Caramelised chilli pork belly
Serves: 4 | Preparation Time: 10mins | Cooking Time: 1 hour 50 minutes
1kg piece Tasman pork belly, rind on
½ cup chilli sauce
1 tbsp tomato paste
1 ½ cups water
3 tbsp oil
1 tbsp flaked salt
Steamed bok choy to serve
1 cup caster sugar
½ cup water
1 long red chilli, finely shredded
- Rub the pork rind with oil and place into a deep baking dish. Combine the chilli sauce, tomato paste and water and add to the baking dish. Sprinkle the salt over the rind. Roast pork belly in a preheated oven at 220°C for 20 minutes. Reduce oven temperature to 170°C for a further 1 hour and 20 minutes.

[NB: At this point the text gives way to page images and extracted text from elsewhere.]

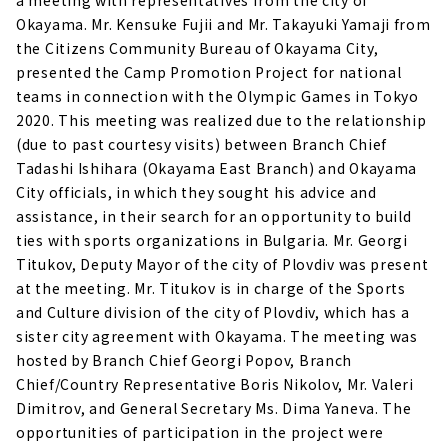
a meeting with representatives from the city of
Okayama. Mr. Kensuke Fujii and Mr. Takayuki Yamaji from
the Citizens Community Bureau of Okayama City,
presented the Camp Promotion Project for national
teams in connection with the Olympic Games in Tokyo
2020. This meeting was realized due to the relationship
(due to past courtesy visits) between Branch Chief
Tadashi Ishihara (Okayama East Branch) and Okayama
City officials, in which they sought his advice and
assistance, in their search for an opportunity to build
ties with sports organizations in Bulgaria. Mr. Georgi
Titukov, Deputy Mayor of the city of Plovdiv was present
at the meeting. Mr. Titukov is in charge of the Sports
and Culture division of the city of Plovdiv, which has a
sister city agreement with Okayama. The meeting was
hosted by Branch Chief Georgi Popov, Branch
Chief/Country Representative Boris Nikolov, Mr. Valeri
Dimitrov, and General Secretary Ms. Dima Yaneva. The
opportunities of participation in the project were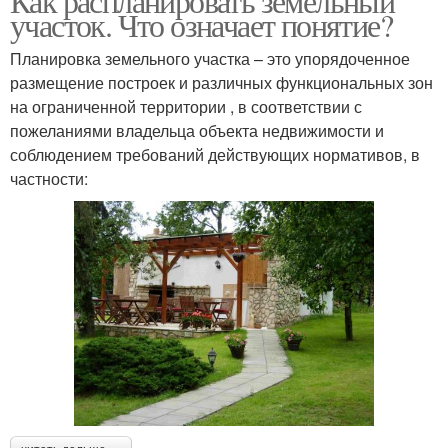
Как распланировать земельный
участок. Что означает понятие?
Планировка земельного участка – это упорядоченное
размещение построек и различных функциональных зон
на ограниченной территории , в соответствии с
пожеланиями владельца объекта недвижимости и
соблюдением требований действующих нормативов, в
частности: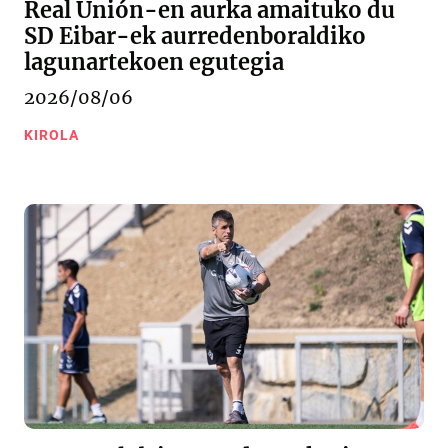
Real Unión-en aurka amaituko du
SD Eibar-ek aurredenboraldiko
lagunartekoen egutegia
2026/08/06
KIROLA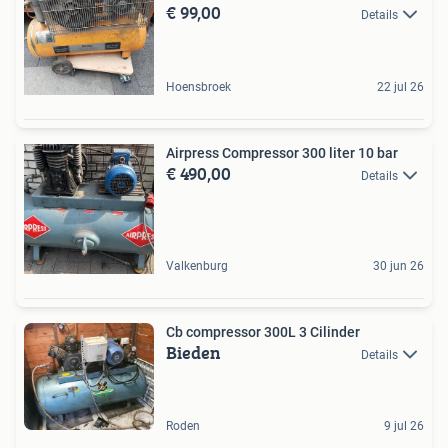
€ 99,00
Details
Hoensbroek
22 jul 26
Airpress Compressor 300 liter 10 bar
€ 490,00
Details
Valkenburg
30 jun 26
Cb compressor 300L 3 Cilinder
Bieden
Details
Roden
9 jul 26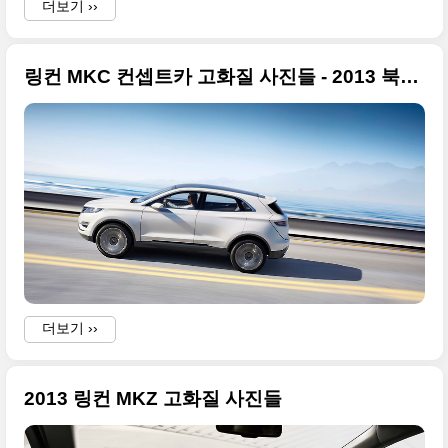
더보기 ››
링컨 MKC 컨셉트카 고화질 사진들 - 2013 북미모터쇼
더보기 ››
2013 링컨 MKZ 고화질 사진들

- In a medium saucepan, combine the castor sugar, ½ cup of water and a finely sliced red chilli. Stir over a low heat until sugar has dissolved. Boil until sugar begins to caramelise (do not stir).
- Pour caramel onto a sheet of baking paper and allow to set. Use any extra toffee to make some spun sugar for garnish.
- Remove pork and slice into serving sized squares, top with a piece of caramel and spun toffee. Drizzle with chilli pan drippings and steamed bok choy.